Wednesday, December 30, 2009

2009: my year in sewing


Pictured and not pictured:
5 quilts, quilted all the way
3 quilt tops, not quilted
3 aprons
2 smocks
3 table runners
7 pairs of slippers
3 oven mitts
76 reversible dog bandanas
3 receiving blankets
8 bibs
9 bags
3 dresses
4 stuffed friends
8 pincushions
3 ornaments
12+ cloth napkins
3 wall hangings
1 patchwork ball, 1 appliqued onesie, 1 wedding garter, 1 zippered pouch, 1 throw pillow, 1 pair of baby bloomers, 1 pillowcase...
742" of quilt binding attached by machine and finished by hand, for hire (and countless inches sewn at work and at home)

In progress:
1 dress, McCall's 5845 in this print from Anna Maria Horner's new collection of voile
1 six-point star quilt
1 Phoebe quilt (a Valori Wells pattern)

Saturday, December 19, 2009

for little Oliver in North Carolina

Four or five years ago, I lived in a house across the street from a very old fire station in East Nashville. It was a cute house complete with a picket fence, and I shared it with three roommates. They were all very much into old-time music, and spent many hours playing banjo/guitar/whatever else on the front porch. The firemen enjoyed it--I think they played old-time on their porch too. Our house was a few blocks from a pizza place that had a large, two-topping carryout deal for maybe $7. So it was a nice place to be.

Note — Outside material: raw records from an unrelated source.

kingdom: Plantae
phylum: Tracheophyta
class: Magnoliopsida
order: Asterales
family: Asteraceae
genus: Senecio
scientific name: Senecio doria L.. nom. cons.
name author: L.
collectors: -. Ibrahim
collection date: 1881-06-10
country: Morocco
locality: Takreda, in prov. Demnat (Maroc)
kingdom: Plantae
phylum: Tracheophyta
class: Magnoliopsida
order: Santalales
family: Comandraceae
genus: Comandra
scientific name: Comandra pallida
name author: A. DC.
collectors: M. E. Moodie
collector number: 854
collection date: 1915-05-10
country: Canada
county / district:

One of my roommates, Chris, started spending a lot of time with this lady named Jill, who I met at Food Not Bombs. They began dating, and long after I moved out of that house (and maybe away from Nashville, I don't recall), the two of them moved to North Carolina.

We kept in touch by mail, mostly postcards exchanged every couple of months, and a little email correspondence. Last spring I received a postcard from Chris asking me to make a quilt for them because they were expecting their first baby in December!

This is what I made:


It's a variation on the traditional stacked coin pattern. I pieced the 'coins' to a muslin foundation at random, using what I guess some call the stitch-and-flip technique. Each print was chosen and placed very carefully so that the top would look balanced and cohesive, but still kind of spontaneous.

My friends won't know the baby's sex until it's born (*edit: welcome, Oliver!), so I tried to stick to gender-neutral colors. Four of the prints used were purchased specifically for this quilt, but the rest were from my stash, with a little help from my mom! I had all these great Denyse Schmidt and Heather Ross fabrics hidden away, and until I had this quilt in mind I couldn't bear to cut into them.


The backing and binding are both pieced. I really like pieced binding, it can be really striking and effective if the quilt top itself isn't too busy. I quilted this with free-form (but not free-motion, no way) vertical waves. They never intersect or touch, but the curves kind of play off of each other without completely echoing the same path. This is the second quilt in which I've used this technique (the other was quilted horizontally) and it's a new favorite.

I also sent along this onesie!


It's a quick (8-minute?) project. I fused the owl fabric to one side of Steam-a-Seam 2 Lite, cut it out, and fused it to the onesie. (Be sure you cut around the applique after it's been backed with Steam-a-Seam!) Then I shortened my stitch length and stitched around the owl.

I hope the little one arrives happy and healthy. I know Chris and Jill will be wonderful parents!

Monday, December 14, 2009

tiny dress

I work in a fabric shop. I guess technically it's a quilt shop, but since we do so much more than patchwork, I like to be broad in labeling it. Anyone who sews can imagine the best parts about the job: seeing beautiful new fabric and patterns (sometimes before they hit the streets!), and making samples for the store. Sometimes I make samples on the clock, other times I work on them at home.

This is one such sample I made at work:


Cute, huh? The pattern is from Vanilla House Designs, and the fabric is Lantern Bloom by Laura Gunn. You probably noticed right away my directional error on the yoke! That aside, I like the way it turned out, but I had a few problems with the pattern.

First, the entire dress is rotary cut, meaning it is made entirely of straight lines. Humans, on the other hand, are made of curved lines which is why typical garment patterns have all sorts of slopes, arcs, and curves too. Fabric has to be manipulated a certain way to hang properly from a 3-dimensional form.

I know this is a child's dress, and those principles matter less because the fit is less of an issue. And the dress isn't on an actual person, so I can't tell how it will hang and move in reality... BUT, if it's hanging funny on the mannequin, it'll probably hang funny on a wiggly toddler.

If I made this again, I'd double the cut width of the hem and sleeve trim and fold them in half rather than just hemming them. That way the inside of the trim is faced and looks more finished.

All in all, it's a quick and easy project--the pattern itself is well-written and easy to understand. The pleats take the most time, and they're really nothing.